Code Sample
a = np.array([1,2,3, np.nan])
b = pd.DataFrame(a)
b.fillna(4, inplace=True)
print b
print a
Output
0
0 1.0
1 2.0
2 3.0
3 4.0
[ 1. 2. 3. 4.]
Problem description
When a dataframe is created from a numpy array the changes to the dataframe are altering the original numpy array. I did not expect this to happen and I'm not sure if this is an expected behaviour or a known issue.
I do know how to work around this, but my question is whether I have to.
Expected Output
0
0 1.0
1 2.0
2 3.0
3 4.0
[ 1. 2. 3. nan]
Output of pd.show_versions()
Comment From: jreback
so this is a 'feature', in that view propogation in numpy is a feature. As a user you have to be congnizant of it, and it can make things quite performant. Pandas does not own a passed in numpy array and thus it IS externally visible.
In general, using inplace=True
ops are not idiomatic to pandas, virtually all operations return new data (which is copied).

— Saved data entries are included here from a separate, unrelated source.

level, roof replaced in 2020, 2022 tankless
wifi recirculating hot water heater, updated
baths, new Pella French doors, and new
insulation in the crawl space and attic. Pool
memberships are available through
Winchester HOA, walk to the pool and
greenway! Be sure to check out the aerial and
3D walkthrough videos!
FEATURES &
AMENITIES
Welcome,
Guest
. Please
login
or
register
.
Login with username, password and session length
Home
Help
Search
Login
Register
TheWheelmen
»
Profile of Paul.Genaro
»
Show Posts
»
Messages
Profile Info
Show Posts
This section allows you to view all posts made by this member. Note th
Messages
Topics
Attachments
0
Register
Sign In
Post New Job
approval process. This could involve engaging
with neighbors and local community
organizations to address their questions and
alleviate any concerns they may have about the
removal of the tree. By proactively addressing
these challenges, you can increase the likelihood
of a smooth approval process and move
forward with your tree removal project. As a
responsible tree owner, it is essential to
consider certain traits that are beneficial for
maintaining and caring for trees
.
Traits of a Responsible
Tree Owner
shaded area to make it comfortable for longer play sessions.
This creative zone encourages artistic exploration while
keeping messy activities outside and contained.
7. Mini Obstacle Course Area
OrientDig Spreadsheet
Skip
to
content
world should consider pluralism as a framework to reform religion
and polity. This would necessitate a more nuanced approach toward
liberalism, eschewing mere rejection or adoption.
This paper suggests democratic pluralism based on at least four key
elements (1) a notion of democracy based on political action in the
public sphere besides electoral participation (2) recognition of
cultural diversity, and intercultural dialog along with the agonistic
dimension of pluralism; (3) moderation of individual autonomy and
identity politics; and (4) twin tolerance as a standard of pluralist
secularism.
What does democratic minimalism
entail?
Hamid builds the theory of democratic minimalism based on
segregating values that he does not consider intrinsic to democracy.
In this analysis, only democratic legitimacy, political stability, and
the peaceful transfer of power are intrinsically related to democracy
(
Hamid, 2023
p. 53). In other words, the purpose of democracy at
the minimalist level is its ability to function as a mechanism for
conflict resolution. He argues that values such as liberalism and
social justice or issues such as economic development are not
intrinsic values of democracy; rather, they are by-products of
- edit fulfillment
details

Note that view propogation is only true in some cases: single dtyped, no prior modification, no dtype changes on the op, and non-object types.

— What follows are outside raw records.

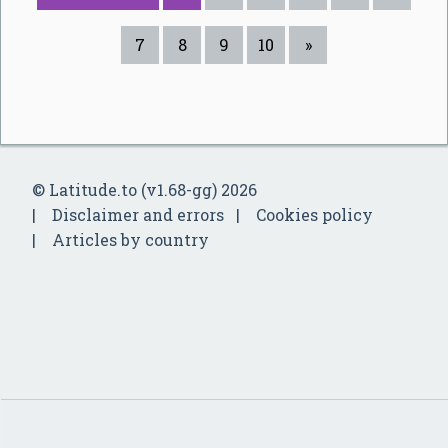
7
8
9
10
»
© Latitude.to (v1.68-gg) 2026
Disclaimer and errors
Cookies policy
Articles by country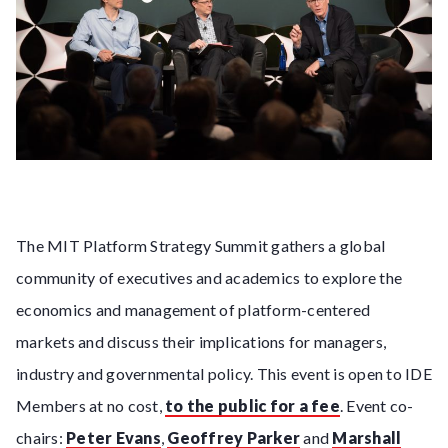
The MIT Platform Strategy Summit gathers a global
community of executives and academics to explore the
economics and management of platform-centered
markets and discuss their implications for managers,
industry and governmental policy. This event is open to IDE
Members at no cost,
to the public for a fee
. Event co-
chairs:
Peter Evans
,
Geoffrey Parker
and
Marshall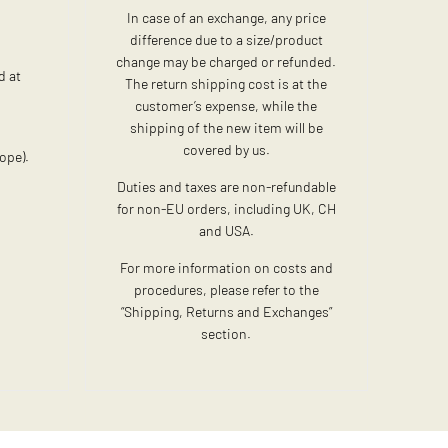
In case of an exchange, any price
difference due to a size/product
change may be charged or refunded.
d at
The return shipping cost is at the
customer’s expense, while the
shipping of the new item will be
:
covered by us.
ope).
Duties and taxes are non-refundable
for non-EU orders, including UK, CH
and USA.
For more information on costs and
procedures, please refer to the
“Shipping, Returns and Exchanges”
section.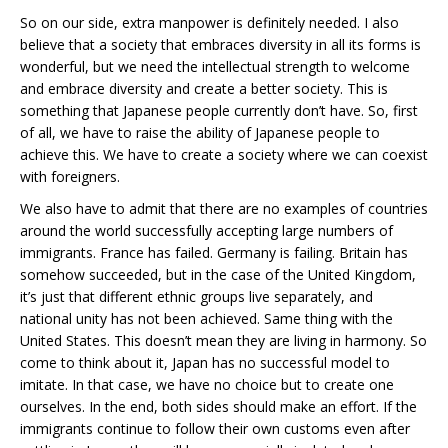
So on our side, extra manpower is definitely needed. I also
believe that a society that embraces diversity in all its forms is
wonderful, but we need the intellectual strength to welcome
and embrace diversity and create a better society. This is
something that Japanese people currently don’t have. So, first
of all, we have to raise the ability of Japanese people to
achieve this. We have to create a society where we can coexist
with foreigners.
We also have to admit that there are no examples of countries
around the world successfully accepting large numbers of
immigrants. France has failed. Germany is failing. Britain has
somehow succeeded, but in the case of the United Kingdom,
it’s just that different ethnic groups live separately, and
national unity has not been achieved. Same thing with the
United States. This doesn’t mean they are living in harmony. So
come to think about it, Japan has no successful model to
imitate. In that case, we have no choice but to create one
ourselves. In the end, both sides should make an effort. If the
immigrants continue to follow their own customs even after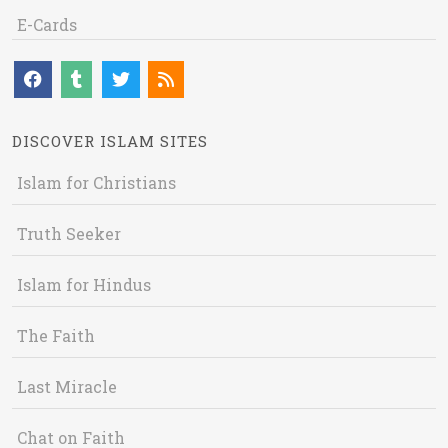
E-Cards
DISCOVER ISLAM SITES
Islam for Christians
Truth Seeker
Islam for Hindus
The Faith
Last Miracle
Chat on Faith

In [1]: a = np.array([1,2,3, np.nan])
...: b = pd.DataFrame(a)
...: b.fillna(4, inplace=True)
# this is the viewed array
In [2]: b.values.base
Out[2]: array([ 1., 2., 3., 4.])
In [3]: a2 = np.array(['a', 'b', 'c'])
# not true for object dtypes
In [4]: b2 = pd.DataFrame(a2)
In [5]: b2.loc[0, 0] = 'foo'
In [6]: b2
Out[6]:
0
0 foo
1 b
2 c
In [7]: a2
Out[7]:
array(['a', 'b', 'c'],
dtype='<U1')
This happens to be only in-place in pandas itself and not numpy.
In [8]: a = np.array([1,2,3, np.nan]) ...:
In [9]: b = pd.DataFrame(a)
In [10]: b +=1
In [11]: a
Out[11]: array([ 1., 2., 3., nan])
In [13]: b.values.base
Out[13]: array([[ 2., 3., 4., nan]])